Unfortunately, not only is the new system as exploitative in its way as the old but it turns out that while the Craft can provide impressive short term growth it does not offer the same kind of long term sustainability divine magic did. This problem is more obvious to Dresediel Lex because it is more dependent on a fragile infrastructure than other cites but, really, the only difference is timing. All cities are artificial constructs that require constant upkeep and will have to either deal with the issues facing Dresediel Lex or collapse.

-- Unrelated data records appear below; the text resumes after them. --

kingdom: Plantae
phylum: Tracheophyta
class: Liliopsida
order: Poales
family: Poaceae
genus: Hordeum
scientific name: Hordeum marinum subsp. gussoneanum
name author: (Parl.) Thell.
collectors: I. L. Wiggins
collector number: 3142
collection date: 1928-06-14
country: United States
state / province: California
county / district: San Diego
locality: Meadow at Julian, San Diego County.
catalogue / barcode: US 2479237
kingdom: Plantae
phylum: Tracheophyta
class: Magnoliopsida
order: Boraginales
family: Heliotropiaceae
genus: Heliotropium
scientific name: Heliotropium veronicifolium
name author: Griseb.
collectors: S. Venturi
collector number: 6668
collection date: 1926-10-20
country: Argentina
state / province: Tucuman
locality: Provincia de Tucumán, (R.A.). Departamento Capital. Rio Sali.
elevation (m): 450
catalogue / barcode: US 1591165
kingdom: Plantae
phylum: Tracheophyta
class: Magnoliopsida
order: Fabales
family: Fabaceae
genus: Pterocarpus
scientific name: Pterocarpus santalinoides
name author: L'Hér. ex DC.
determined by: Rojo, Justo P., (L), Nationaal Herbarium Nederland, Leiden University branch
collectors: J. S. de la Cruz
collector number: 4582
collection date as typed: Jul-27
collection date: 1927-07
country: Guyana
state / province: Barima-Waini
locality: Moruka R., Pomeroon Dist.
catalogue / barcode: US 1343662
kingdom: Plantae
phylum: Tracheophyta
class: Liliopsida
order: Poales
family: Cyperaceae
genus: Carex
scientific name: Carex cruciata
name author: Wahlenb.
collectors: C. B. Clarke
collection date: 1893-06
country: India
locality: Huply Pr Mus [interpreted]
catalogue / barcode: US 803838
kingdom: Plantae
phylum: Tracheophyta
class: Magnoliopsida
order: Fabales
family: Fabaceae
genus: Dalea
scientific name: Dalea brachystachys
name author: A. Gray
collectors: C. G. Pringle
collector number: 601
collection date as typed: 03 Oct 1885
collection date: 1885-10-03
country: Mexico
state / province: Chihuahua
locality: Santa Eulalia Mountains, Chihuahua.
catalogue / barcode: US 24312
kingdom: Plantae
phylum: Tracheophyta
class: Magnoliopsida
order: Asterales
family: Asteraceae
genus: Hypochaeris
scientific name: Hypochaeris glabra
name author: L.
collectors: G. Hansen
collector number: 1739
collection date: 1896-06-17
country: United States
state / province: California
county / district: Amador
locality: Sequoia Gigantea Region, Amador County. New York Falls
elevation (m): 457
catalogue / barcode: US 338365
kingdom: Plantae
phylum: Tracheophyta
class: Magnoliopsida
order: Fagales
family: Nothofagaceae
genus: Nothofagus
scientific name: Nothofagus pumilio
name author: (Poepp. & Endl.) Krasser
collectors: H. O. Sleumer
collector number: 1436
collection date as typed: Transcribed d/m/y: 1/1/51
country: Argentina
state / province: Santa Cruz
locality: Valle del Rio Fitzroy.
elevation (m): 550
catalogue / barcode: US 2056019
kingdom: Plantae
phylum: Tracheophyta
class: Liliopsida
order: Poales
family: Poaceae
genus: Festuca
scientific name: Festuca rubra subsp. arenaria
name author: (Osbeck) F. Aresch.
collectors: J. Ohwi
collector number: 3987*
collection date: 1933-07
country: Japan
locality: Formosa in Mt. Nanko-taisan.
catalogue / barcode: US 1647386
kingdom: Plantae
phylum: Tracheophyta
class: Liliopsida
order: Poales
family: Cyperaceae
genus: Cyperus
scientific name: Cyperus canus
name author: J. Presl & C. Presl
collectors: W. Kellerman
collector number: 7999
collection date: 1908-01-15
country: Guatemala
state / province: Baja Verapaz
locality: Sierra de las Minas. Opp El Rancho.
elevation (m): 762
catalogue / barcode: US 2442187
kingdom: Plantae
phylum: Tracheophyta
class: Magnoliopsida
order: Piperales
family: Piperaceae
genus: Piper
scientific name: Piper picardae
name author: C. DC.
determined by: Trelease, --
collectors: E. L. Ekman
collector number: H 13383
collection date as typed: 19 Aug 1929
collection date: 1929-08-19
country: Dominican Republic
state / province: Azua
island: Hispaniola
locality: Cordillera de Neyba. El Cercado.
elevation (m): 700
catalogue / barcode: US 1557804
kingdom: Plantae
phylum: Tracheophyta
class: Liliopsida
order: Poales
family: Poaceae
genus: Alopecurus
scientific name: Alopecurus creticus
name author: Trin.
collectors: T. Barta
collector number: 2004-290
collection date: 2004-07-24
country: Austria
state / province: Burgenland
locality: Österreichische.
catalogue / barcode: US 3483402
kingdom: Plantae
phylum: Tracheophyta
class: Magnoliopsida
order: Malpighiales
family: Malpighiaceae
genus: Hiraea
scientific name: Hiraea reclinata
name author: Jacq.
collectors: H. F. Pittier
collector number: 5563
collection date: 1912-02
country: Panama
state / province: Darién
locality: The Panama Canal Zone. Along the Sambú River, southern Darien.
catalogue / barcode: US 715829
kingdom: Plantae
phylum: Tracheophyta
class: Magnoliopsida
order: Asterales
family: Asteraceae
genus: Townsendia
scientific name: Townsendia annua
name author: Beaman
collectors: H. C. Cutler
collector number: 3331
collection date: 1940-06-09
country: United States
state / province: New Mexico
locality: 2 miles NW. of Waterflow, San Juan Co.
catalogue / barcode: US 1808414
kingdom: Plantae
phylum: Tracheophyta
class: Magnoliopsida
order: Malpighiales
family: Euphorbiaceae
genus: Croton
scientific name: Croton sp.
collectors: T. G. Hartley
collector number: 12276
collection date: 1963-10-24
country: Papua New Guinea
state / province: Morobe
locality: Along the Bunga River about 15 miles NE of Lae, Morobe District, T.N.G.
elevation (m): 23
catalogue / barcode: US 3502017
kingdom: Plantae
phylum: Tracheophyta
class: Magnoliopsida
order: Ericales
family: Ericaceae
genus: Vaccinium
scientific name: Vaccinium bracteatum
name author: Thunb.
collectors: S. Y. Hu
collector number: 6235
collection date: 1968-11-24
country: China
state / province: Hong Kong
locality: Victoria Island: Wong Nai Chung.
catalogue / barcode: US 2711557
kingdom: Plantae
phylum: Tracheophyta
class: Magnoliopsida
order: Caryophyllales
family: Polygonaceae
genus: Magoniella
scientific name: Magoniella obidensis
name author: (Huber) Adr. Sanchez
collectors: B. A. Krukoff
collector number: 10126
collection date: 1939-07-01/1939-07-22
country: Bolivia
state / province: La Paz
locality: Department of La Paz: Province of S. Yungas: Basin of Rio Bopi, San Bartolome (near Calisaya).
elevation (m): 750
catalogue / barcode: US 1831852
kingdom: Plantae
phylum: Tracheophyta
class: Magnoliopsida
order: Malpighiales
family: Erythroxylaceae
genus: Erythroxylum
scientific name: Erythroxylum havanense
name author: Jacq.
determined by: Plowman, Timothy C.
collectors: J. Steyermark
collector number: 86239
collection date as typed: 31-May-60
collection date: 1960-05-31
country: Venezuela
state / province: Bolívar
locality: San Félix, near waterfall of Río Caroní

Why not let it all crumble, you ask? Because cities are wealth-and-culture generators. Without the cities, most people would die and the survivors would be abjectly poor, backward rustics of the sort who tried to lynch Tara in the first book.

My one quibble is that due to the author’s decision to make this a secondary world cribbing heavily from ours the name the protagonist’s mom hung on him to indicate modernity and rejection of the old, cruel ways is in our world an Old World one, Hebrew in origin but popular with Christian groups like the Puritans. I don’t care for the subtext, although I understand why it was a convenient shorthand.

It’s possible that Gladstone (or Caleb’s mom) picked “Caleb” because one meaning of Caleb is “faithful”; given his dad’s former occupation, that’s actually pretty funny.

It might seem to some readers Gladstone intends some kind of parallel between the Craft versus the Gods on side and late period capitalism versus the grand social structures of the middle part of the 20th century on the other. I can see it if I squint but the fact that the King in Red is actually worried that he is steering his city off a cliff distinguishes him from the clear-eyed visionaries of our world; they would not hesitate to consign the Earth to certain doom a few decades down the line if it meant a 2% improvement on the next quarter’s bottom because our ruling classes know the King in Red apparently does not; value on paper of assets that can only be realized far in the future is basically nil.

[Face-palm] The King in Red’s problem is immortality and the inevitability of living with the consequences of his actions, which blinds him to the benefits of focusing entirely on the short-term. Short of killing the poor guy, I don’t know how to fix that.

Caleb’s dad is a nice mixture of complete monster and doting dad, happy to cut the heart out of one of Caleb’s closest friends when he deems it necessary while simultaneously being genuinely concerned about in his son’s love life.

Caleb himself wasn’t as interesting as his supporting cast for some reason (and I note it’s Caleb’s Gay Best Friend Teo, who I have completely failed to mention, who shows up in the next book, not Caleb). I think for the plot to work Caleb has to be just a little bit thick in very specific ways while the other characters are in roles that allow them more freedom.

This was as solid as the first book and as entertaining. Like the first book it borrows heavily from mystery and thriller conventions, particularly bit in noir where – but that’s a spoiler. Like Three Parts Dead it works as a stand-alone but in conjunction with Three Parts Dead you can begin to see Gladstone’s greater design; I recommend reading as many of the books as you can track down before entirely reasonable investment strategies leave the Earth a lifeless husk.


  1. There are moments in this books where I wonder how, even with the gods and the Craftsfolk, humans survived for any length of time in this world.